Spider-Man: Across the Spider-Verse has surpassed the entire box office run of 2018’s, Spider-Man: Into the Spider-Verse in just a short couple of weeks. The comic book sequel’s global earnings have surpassed $390 million dollars and is still on the upswing. That’s strange, because every time I get on the webs I keep seeing or hearing about the modern era of superhero fatigue and the flavor of the month is the Multiverse. Not to say that bad, creatively bankrupt multiverse stories can’t be written — and badly written crap is a chore to read or watch no matter what it’s trying to say. But “multiverses are stupid and I hate them!” is kind of an extreme reaction, and definitely not a consensus view among people watching comic book movies (or other films like the award winning EEAAO), good or bad. There are potential storytelling issues with multiverse movies, but the idea that they’re box office poison is demonstrably untrue at this point.
Unlike other media, comic books are a medium that is sometimes driven not by story, but by art. A whole continuity can be created because some artist got sick of drawing the same Batman model for the 2000th time and put him in a 1950s space suit instead, and that picture was so damned cool that it inspired others to riff on it and fill out enough details for a 24-page punch-‘em-up that a lot of Batman fans will buy because look at that cool picture, and some will buy because they need to know the antecedents of Space Captain Bruce Batman, Defender of Gotham-7. If a suitably inspired writer gets hold of it, sky’s the limit. My point being that fretting about whether this is all going to make sense and say something profound seems a little bit silly: comics don’t always have to do that, and neither do Cinematic Universes based on comics, if you ask me.
Maybe they do say something profound. Because I have never understood this idea that the death of Tony Stark or Ben Parker or Nora Allen somehow “doesn’t matter” if there’s another one out there in some other universe.

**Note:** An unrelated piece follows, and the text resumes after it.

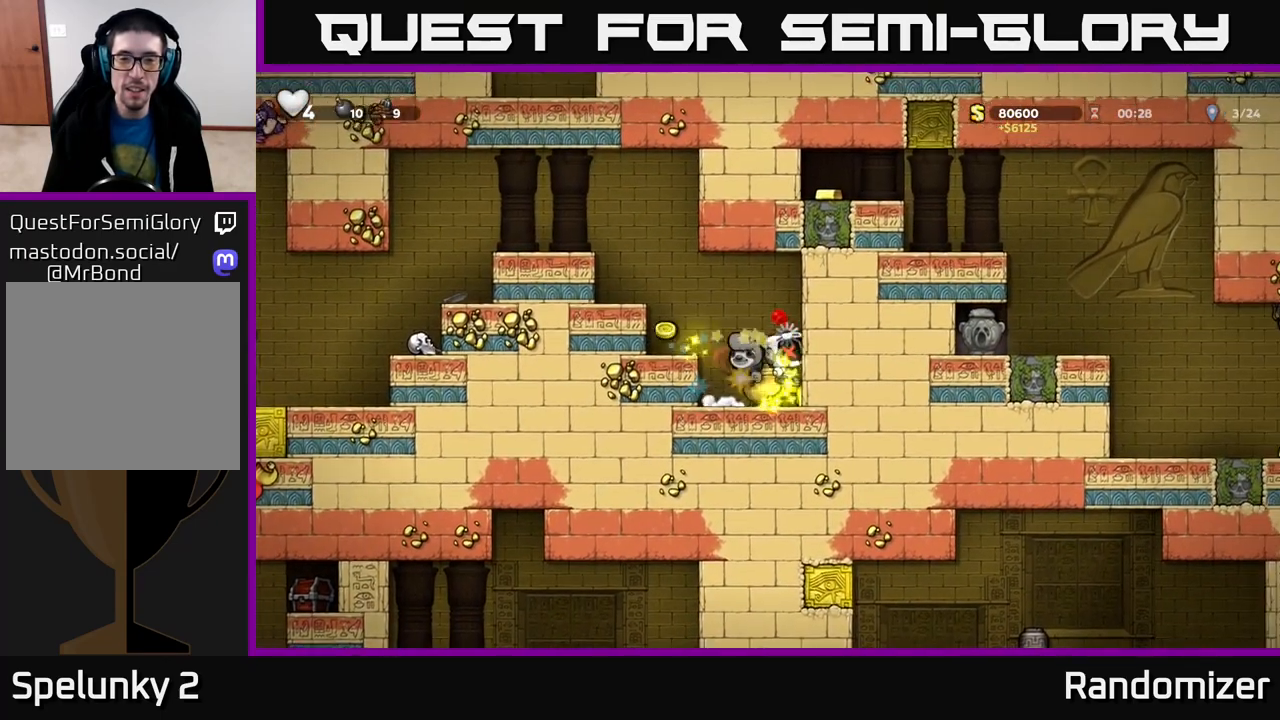
{"buttons": [], "left_stick": "center", "right_stick": "center", "events": [[200, "X", "down"], [367, "X", "up"]]}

Do you love your grandpa because he was the ONE AND ONLY your grandpa in all of creation, or do you love him because you’ve spent your life with him and built a relationship of shared experiences and affection? And when he dies, hasn’t something irreplaceable been lost, regardless of the existence of any number of “equal and original” counterparts elsewhere?
The multiverse forces us to confront the idea that each of us is equal and irreplaceable, no matter what we look like or how we choose to live. Into the Spider-Verse in particular makes this point fantastically well, using different styles of animation to immerse us completely in strange worlds that nevertheless all contain villains of great menace and heroes that rise up to challenge them. And the multiverse challenges us to understand that whether the hero looks like a cartoon pig, an Afro-Latino kid from Brooklyn, or a 2-door sedan named Peter Parkedcar doesn’t matter — what matters is that they protect the helpless and make great sacrifices in service of others. Heroism can be found anywhere. A skinny teenager. A pteranodon body-swapped into a T-Rex. Maybe even you (in any universe.)